The N82 does have a few weaknesses.

Transferring media to the phone is slow if you use the Nokia micro-USB cable. It feels more like USB 1.1 than USB 2.0 – I’d estimate that moving over 60 megabytes takes about a minute. Still, as long as I am not transferring huge amounts, I don’t bother with a SD card reader. (I sometimes use Bluetooth to move an album or two of MP3s across – it is perfectly doable if you have the time to spare.)

While we are on media transfers – I would like it to sync with iTunes as well as any iPod can. It seems Nokia is working on this, at least on the Mac platform. I haven’t taken the time to check out their offering yet, but something good is cooking.

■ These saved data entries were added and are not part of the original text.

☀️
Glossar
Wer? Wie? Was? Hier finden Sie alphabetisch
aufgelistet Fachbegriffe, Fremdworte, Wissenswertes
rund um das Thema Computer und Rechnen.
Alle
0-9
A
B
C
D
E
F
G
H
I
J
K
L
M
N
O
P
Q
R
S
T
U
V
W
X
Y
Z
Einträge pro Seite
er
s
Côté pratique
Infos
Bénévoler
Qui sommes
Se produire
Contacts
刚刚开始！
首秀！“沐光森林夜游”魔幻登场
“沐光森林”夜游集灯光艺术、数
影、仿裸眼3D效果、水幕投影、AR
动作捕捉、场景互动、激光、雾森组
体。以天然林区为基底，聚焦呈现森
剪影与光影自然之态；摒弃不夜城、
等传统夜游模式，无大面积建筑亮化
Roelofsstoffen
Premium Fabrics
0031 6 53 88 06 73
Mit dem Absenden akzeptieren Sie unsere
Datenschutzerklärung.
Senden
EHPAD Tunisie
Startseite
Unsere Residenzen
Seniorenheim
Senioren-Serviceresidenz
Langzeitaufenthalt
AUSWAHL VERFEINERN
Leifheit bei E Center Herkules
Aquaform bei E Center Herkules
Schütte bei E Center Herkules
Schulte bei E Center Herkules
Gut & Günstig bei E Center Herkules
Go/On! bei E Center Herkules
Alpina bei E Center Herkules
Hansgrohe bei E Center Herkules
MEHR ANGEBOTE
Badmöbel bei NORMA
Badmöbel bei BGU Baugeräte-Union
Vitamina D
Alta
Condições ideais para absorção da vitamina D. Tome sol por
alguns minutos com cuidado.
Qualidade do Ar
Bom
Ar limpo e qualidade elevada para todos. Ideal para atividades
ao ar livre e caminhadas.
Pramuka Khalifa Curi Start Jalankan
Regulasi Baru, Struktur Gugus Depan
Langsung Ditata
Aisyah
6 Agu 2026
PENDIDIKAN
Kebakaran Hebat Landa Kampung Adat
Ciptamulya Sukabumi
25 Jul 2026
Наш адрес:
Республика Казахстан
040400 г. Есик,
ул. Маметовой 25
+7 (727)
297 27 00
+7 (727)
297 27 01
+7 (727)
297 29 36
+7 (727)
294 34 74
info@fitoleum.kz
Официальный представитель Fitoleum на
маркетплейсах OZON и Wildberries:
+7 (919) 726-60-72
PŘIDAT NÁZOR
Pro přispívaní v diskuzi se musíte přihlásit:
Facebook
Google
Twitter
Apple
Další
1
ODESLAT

The battery life is barely acceptable. If you use it like I do – music and the web en route to work, calling and music while at work interspersed with radio, the occasional photograph on some days and a barrage of video and photography at parties, some wifi while I am at home, you will need to charge it every night.

I expected the phone to work with 8 GB microSDHC cards, but I can’t find confirmation that it works with anything bigger than 4 GB, which is a shame. Update April 2009: My N82 works fine with a Sandisk 8gb MicroSDHC.

The design is inferior to that of the iPhone, although it is not bad. The same goes for the user interface, which is actually quite responsive for a smartphone. I would have liked it to have dedicated buttons for play/pause, next/previous, in addition to buttons for volume up/down, gallery and shutter.

Finally, I have found it to be less stable than it should be. I estimate that I have experienced 2-3 total freezes or soft reboots per week while I have been using this phone. Now, I am probably a pretty extreme user – freezes are most common when I use the GPS as well as the music player while running Opera or the NetFront browser and more in the background, but still – the phone should handle those usage scenarios. (Caveat – I don’t think I have the latest firmware for the phone – haven’t been able to upgrade yet.) Update April 2009: With the latest firmware, my phone is quite stable – on average it crashes once a month, and keep in mind that I’m a heavy user.

If you need (or want ;) ) all the functionality the N82 can offer – it is definitely worth getting. If what you need is a phone and a media player, the iPhone will probably make you a happier person. But I can tell you – when surfing the web, reading the mail, checking out the great, flash-enabled party photos, navigating with GPS and listening to music, all at the same time, using the N82 elevates me to geek nirvana and makes me feel like this is at least May 2008. And that is awesome.